Eran aquellas instantáneas de confort y risueñas, de poses despreocupadas al hilo de una vida marcada por el ocio o la aparente igualdad de oportunidades para todos. «No se percibe miseria ni sumisión, sino una aparente armonía de clases y el trabajo del hombre aliviado por la técnica», escribe Fuentes. No en balde, el poder de la imagen resultará crucial, sobre todo tras la Primera Guerra Mundial, cuando por medio de fotografías personales o de los medios de comunicación la población española se familiarice de forma definitiva con esta «American Way of Life» que, claro está, todavía persiste entre nosotros.
YANQUILANDIA UNAMUNIANA
Fue en un año tan duro para España como 1998, cuando la guerra hispano-estadounidense enfrentó a España y Estados Unidos al intervenir Estados Unidos en la guerra de independencia cubana y España, que apareció esta palabra que aún se usa.

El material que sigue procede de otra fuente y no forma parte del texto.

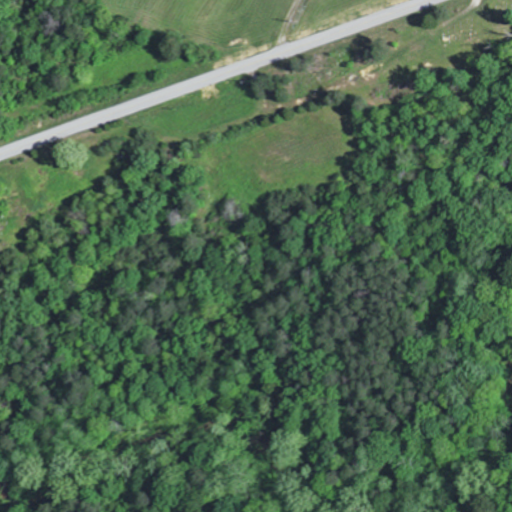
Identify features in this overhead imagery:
road: (288, 27)
park: (456, 40)
road: (217, 77)
building: (2, 210)
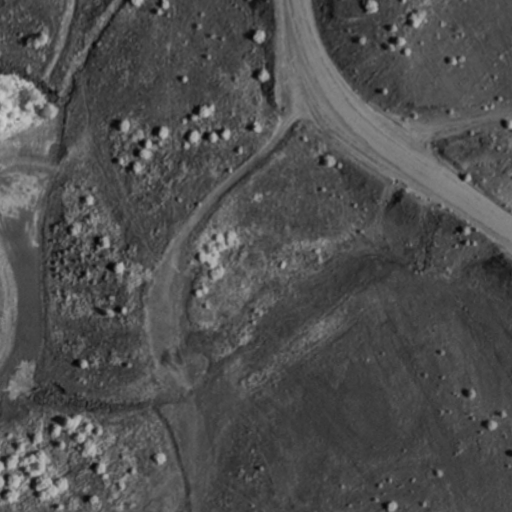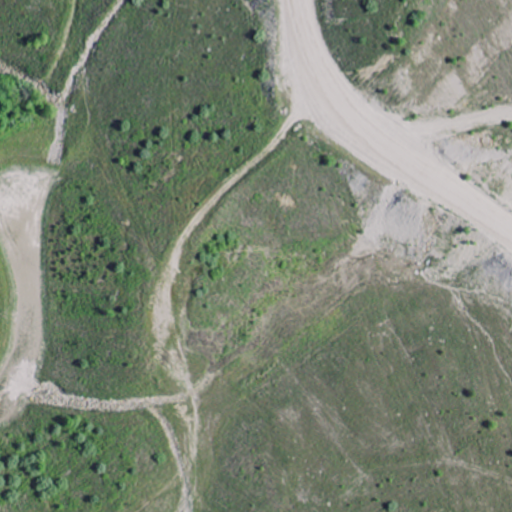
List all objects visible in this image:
quarry: (256, 256)
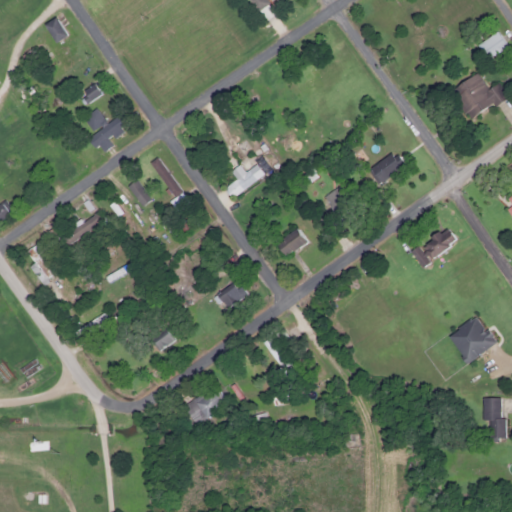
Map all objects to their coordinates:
building: (257, 3)
building: (257, 3)
road: (508, 4)
building: (54, 28)
building: (55, 29)
building: (491, 44)
building: (491, 44)
building: (475, 94)
building: (476, 94)
building: (280, 103)
building: (280, 103)
road: (169, 118)
building: (102, 127)
building: (103, 128)
road: (423, 130)
building: (383, 165)
building: (384, 166)
building: (242, 175)
building: (242, 175)
building: (166, 179)
building: (167, 180)
building: (137, 191)
building: (138, 191)
building: (509, 204)
building: (509, 204)
building: (3, 210)
building: (3, 211)
road: (225, 213)
building: (186, 223)
building: (186, 224)
building: (80, 226)
building: (81, 227)
building: (289, 240)
building: (289, 241)
building: (437, 241)
building: (437, 241)
building: (417, 256)
building: (417, 256)
building: (116, 272)
building: (116, 272)
road: (316, 277)
building: (230, 293)
building: (230, 293)
building: (92, 323)
building: (92, 323)
road: (55, 333)
building: (159, 336)
building: (160, 337)
building: (469, 338)
building: (469, 338)
building: (276, 351)
building: (277, 352)
road: (46, 400)
building: (203, 403)
building: (203, 404)
building: (491, 415)
building: (492, 416)
building: (253, 417)
building: (253, 417)
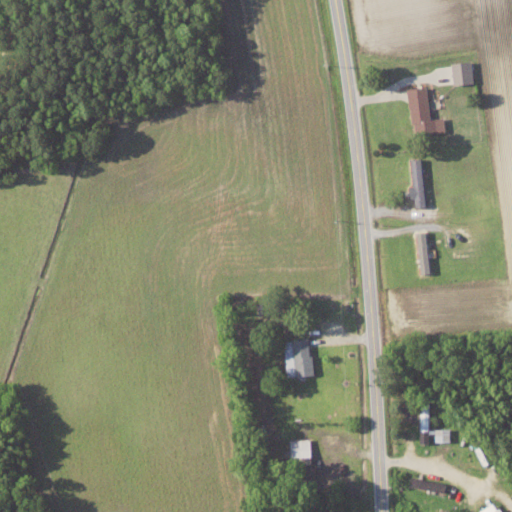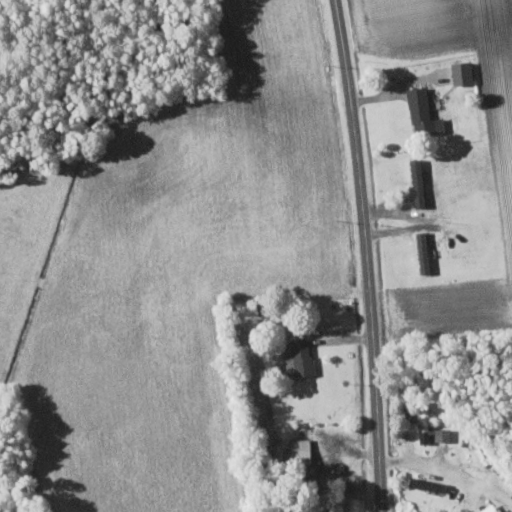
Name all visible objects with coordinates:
building: (466, 72)
building: (426, 112)
building: (420, 182)
road: (365, 255)
building: (301, 356)
building: (432, 427)
building: (303, 447)
building: (305, 460)
building: (429, 484)
building: (494, 508)
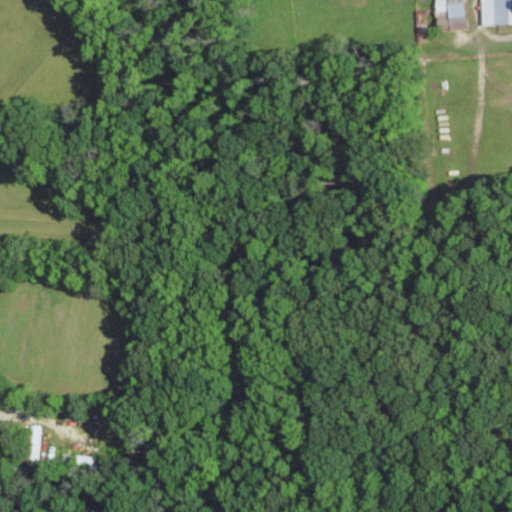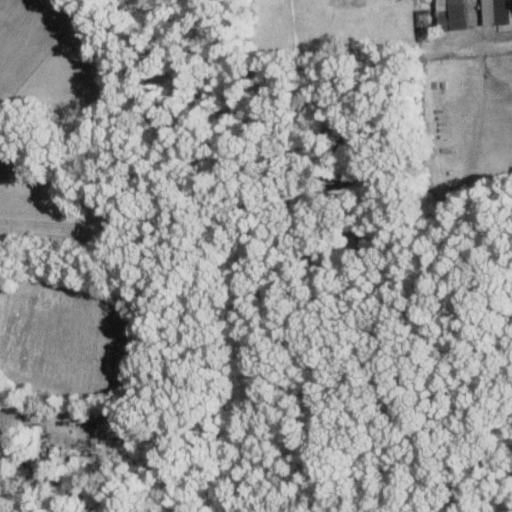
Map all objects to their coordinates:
building: (497, 11)
building: (456, 12)
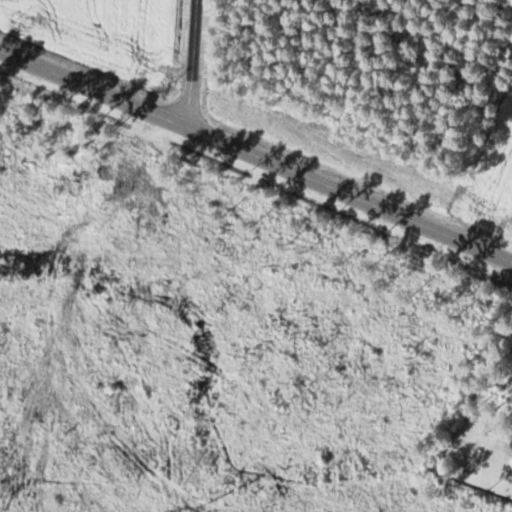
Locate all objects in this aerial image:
road: (188, 62)
road: (255, 154)
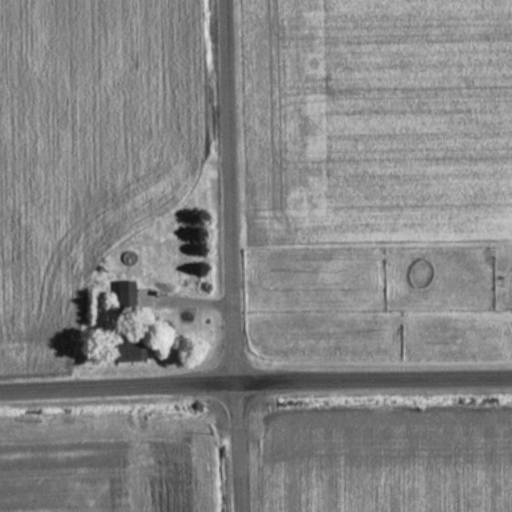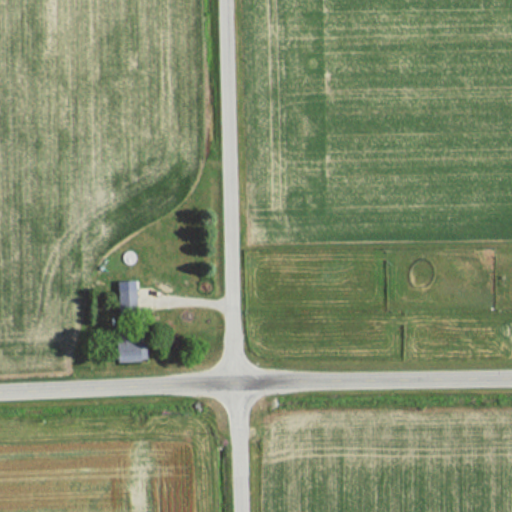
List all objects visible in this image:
crop: (377, 120)
crop: (83, 150)
road: (231, 256)
building: (121, 294)
road: (255, 385)
crop: (383, 465)
crop: (97, 472)
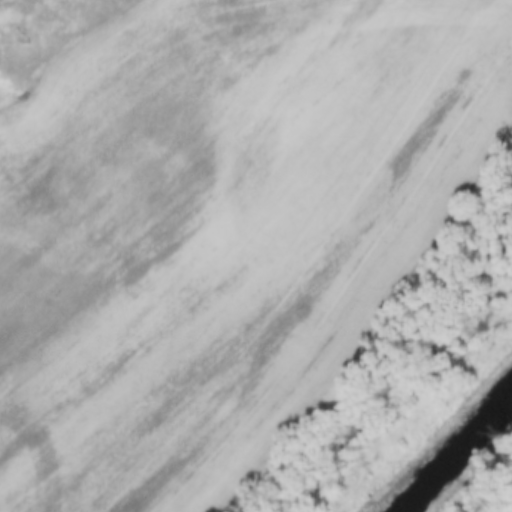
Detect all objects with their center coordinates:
river: (453, 451)
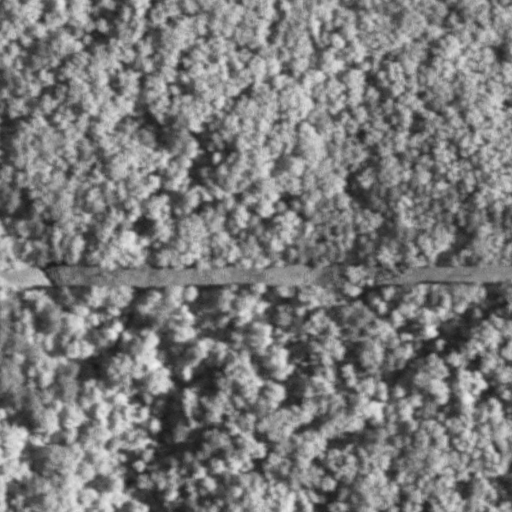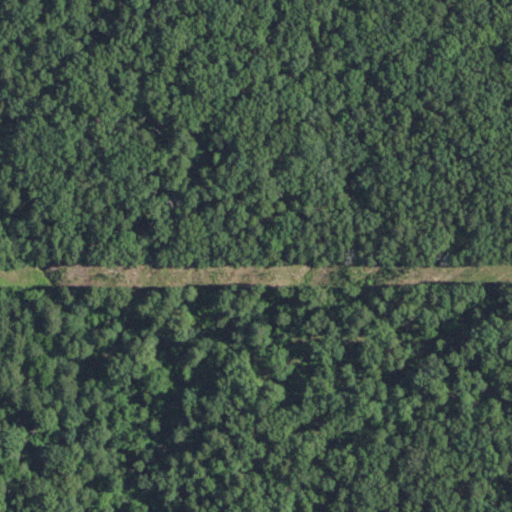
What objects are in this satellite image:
road: (244, 360)
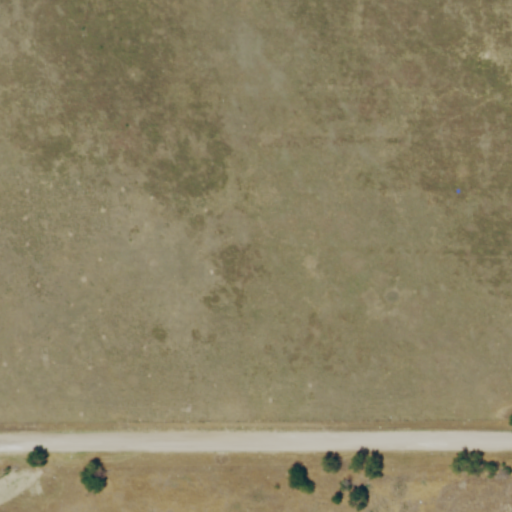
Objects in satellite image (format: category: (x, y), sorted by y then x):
road: (255, 438)
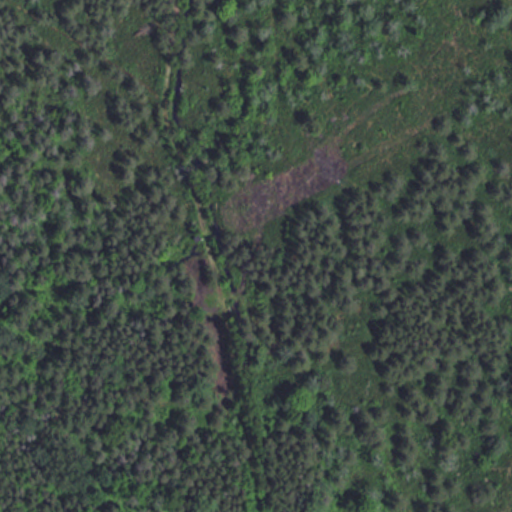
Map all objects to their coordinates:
road: (170, 142)
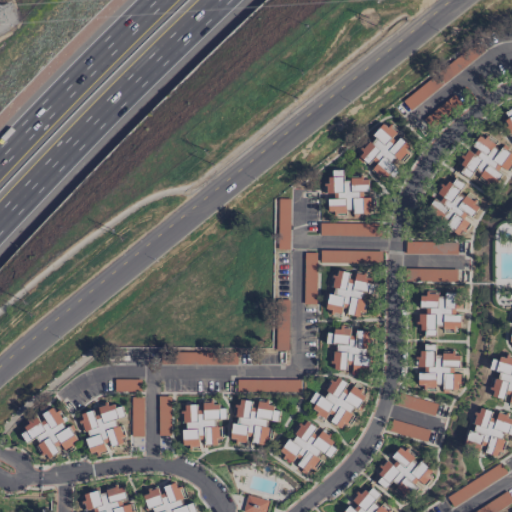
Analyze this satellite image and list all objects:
power substation: (7, 17)
power tower: (2, 18)
building: (463, 59)
road: (473, 69)
road: (76, 74)
building: (421, 93)
road: (441, 96)
road: (105, 108)
building: (441, 111)
building: (506, 122)
building: (382, 151)
building: (485, 161)
road: (226, 183)
building: (347, 194)
building: (283, 203)
building: (451, 205)
road: (403, 214)
building: (348, 229)
building: (283, 231)
road: (324, 240)
building: (430, 247)
building: (350, 256)
building: (432, 275)
building: (309, 278)
building: (347, 293)
building: (437, 312)
building: (510, 338)
building: (349, 349)
building: (436, 369)
road: (242, 370)
building: (501, 376)
building: (126, 385)
building: (267, 385)
building: (336, 402)
building: (337, 402)
building: (418, 404)
building: (163, 415)
road: (152, 416)
road: (408, 417)
building: (251, 421)
building: (201, 424)
building: (102, 427)
building: (489, 430)
building: (49, 433)
building: (306, 446)
road: (16, 460)
road: (133, 463)
building: (402, 472)
building: (403, 473)
road: (44, 475)
road: (13, 482)
building: (476, 484)
road: (373, 489)
building: (106, 500)
building: (165, 500)
building: (363, 502)
building: (495, 503)
building: (254, 504)
building: (313, 511)
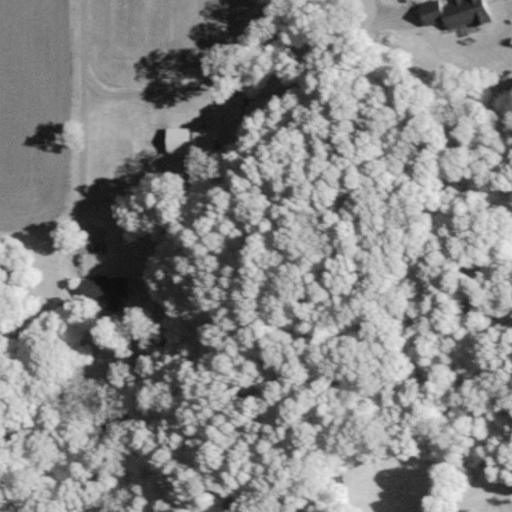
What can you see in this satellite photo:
building: (455, 12)
road: (248, 94)
road: (81, 135)
building: (189, 139)
building: (106, 289)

La inventó Miguel de Unamuno, miembro de la Generación del 98, que veía con pesimismo cómo su país perdía sus últimos territorios en Asia y América tras ser derrotada en la contienda armada, despidiéndose del gran imperio que había sido antaño. «La expresión hizo fortuna y fue adoptada enseguida por periodistas, políticos e intelectuales, porque compendiaba todo lo bueno y lo malo de Estados Unidos como civilización, lo más extravagante y lo más moderno, lo más plebeyo y lo más sofisticado», explica Juan Francisco Fuentes. «Ese doble sentido del término permitía reflejar en su ambivalencia el clima del post-98, marcado por el resentimiento antiyanqui, pero también por el deseo de pasar página del Desastre y conocer los logros de una nación que, a juicio de muchos, estaba llamada a dominar el mundo. La emigración española a Estados Unidos, que aumentó exponencialmente en la segunda década del siglo, contribuyó sin duda a cambiar la percepción del país».